The results of the FUTURE (Functional testing underlying revascularisation) trial indicate that the use of fractional flow reserve (FFR) to guide treatment—medical management, percutaneous coronary intervention (PCI), or coronary artery bypass grafting (CABG)—in patients with multivessel disease may be associated with significantly higher mortality than the use of standard treatment (angiography).
Presenting the results of the study at the 2016 American Heart Association (AHA) scientific sessions (12–16 November, New Orleans, USA), Gilles Rioufol (Interventional Cardiology Department, Hospices Civils de Lyon, Lyon, France) reported that FFR has been shown to significantly decrease the SYNTAX score in one third of patients with multivessel disease “when only ≤0.80 FFR arteries are taken into account”. He added that the modality is recommended for guiding PCI in patients with multivessel disease (Class IIa recommendation; level of evidence B) but noted “whether FFR helps to decide among different treatment strategies—PCI, CABG or medical treatment only—remains unknown.”
Therefore, Rioufol and colleagues sought to determine if FFR helped “to guide treatment strategy and thereby improve clinical prognosis compared to traditional management”. In the study, patients with stable or stabilised angina and multivessel disease (>50% stenosis, including left anterior descending artery) were randomised to undergo FFR guidance or angiography guidance. The primary endpoint was the one-year composite rate of all-cause mortality, myocardial infarction, repeat revascularisation and stroke.
The aim was to enrol 1,721 patients from 39 centres, but Rioufol stated that an “unexpected excess” of mortality observed in the FFR group of first 836 patients enrolled prompted the study’s data safety and monitoring board (DSMB) to recommend that the trial be halted.
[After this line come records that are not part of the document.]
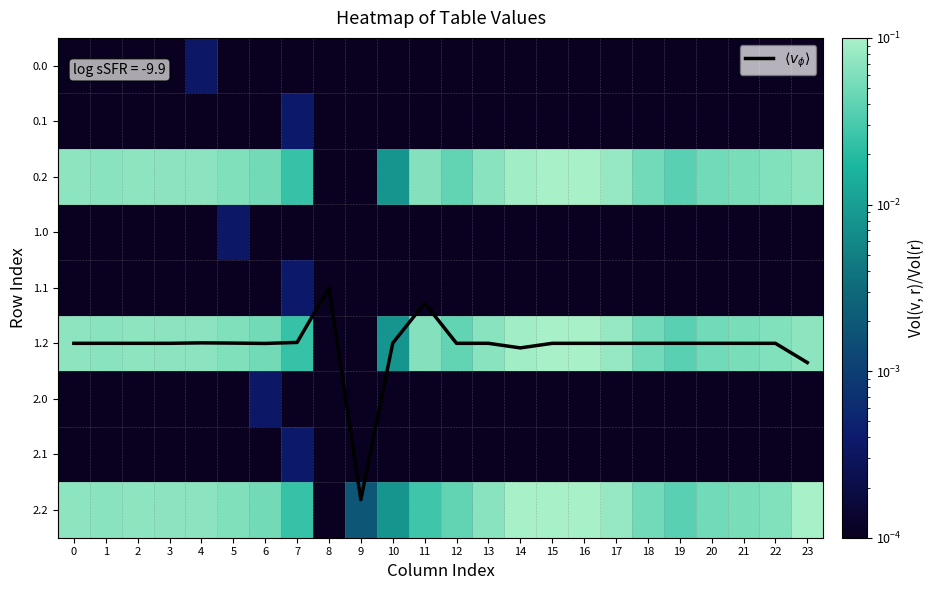

Which series changed the most between 0 and 8?

$\langle v_\phi \rangle$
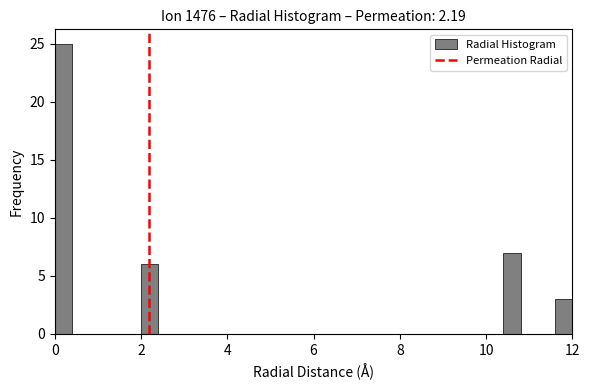

Around what value on the x-axis is the tallest bar? Give the approximate position of its centre, as read against the axis.

0.2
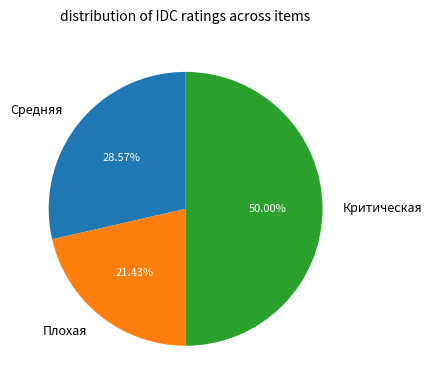

To the nearest percent, what is the average slice percentage?

33%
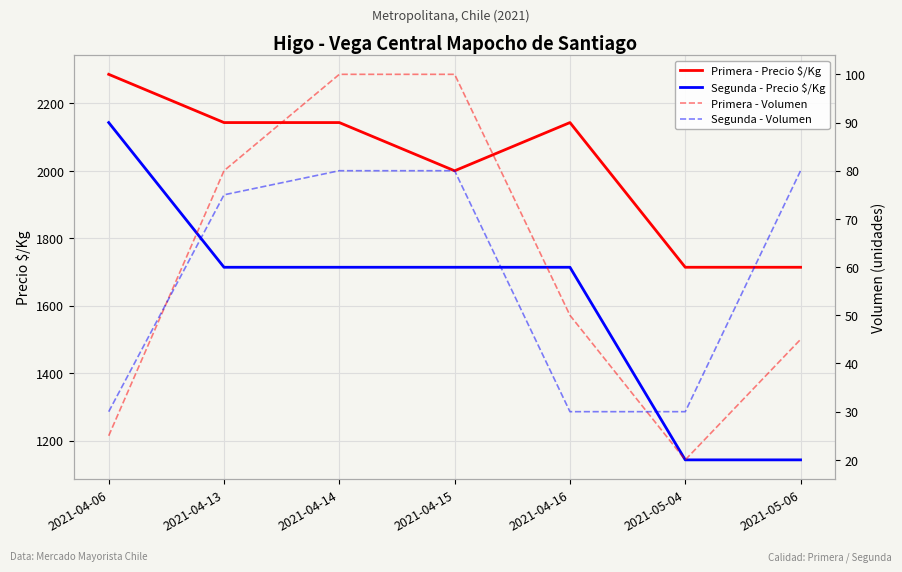

What is the difference between the second highest and second lowest values in the Segunda - Volumen series?

50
He added that at 12 months, going by this interim safety analysis, the rate of all-cause death was 4% for the FFR group and 2% for the control group (p=0.02 for the comparison), commenting that cardiovascular death represented “72% of all deaths”. “The sponsor and the steering committee decided to follow the DSMB’s recommendation and stopped recruitment at 936 patients,” Rioufol explained.
According to the available data, with FFR-guided treatment, the use of medical treatment increased from 9% to 17%, the use of CABG was similar to that of standard therapy (12% in both groups), and the use of PCI decreased from 78% to 71%. Rioufol told Cardiovascular News that, given the premature halting of the trial, it is “difficult to have a definitive answer” as to why there was excess mortality in the FFR group but commented: “It seems possible that some complex patients (high SYNTAX score) could have been treated by PCI in the FFR group instead of perhaps CABG. Most of deaths were cardiovascular and almost all in the PCI treatment group. The majority of cardiovascular deaths were sudden cardiac death.”
However, data for the patients who reached the one-year follow-up point (398 in the control group and 399 for the FFR group) did not indicate a significant difference in the rate of all-cause mortality between groups: 3.9% for FFR vs. 1.8% for angioplasty (p=0.11). Rioufol suggested that this may be a “by chance” finding but also noted that it may relate to the fact not all of the patient population had reached the one-year follow-up point (only 85%).
Regarding the implications of the study for future role of FFR in multivessel disease, he said: “In high SYNTAX patients with multivessel disease, functional revascularisation perhaps cannot ‘catch’ all of the prognostic information. Also, the burden of atheroma/complexity of lesions should also be integrated in the revascularisation strategy.”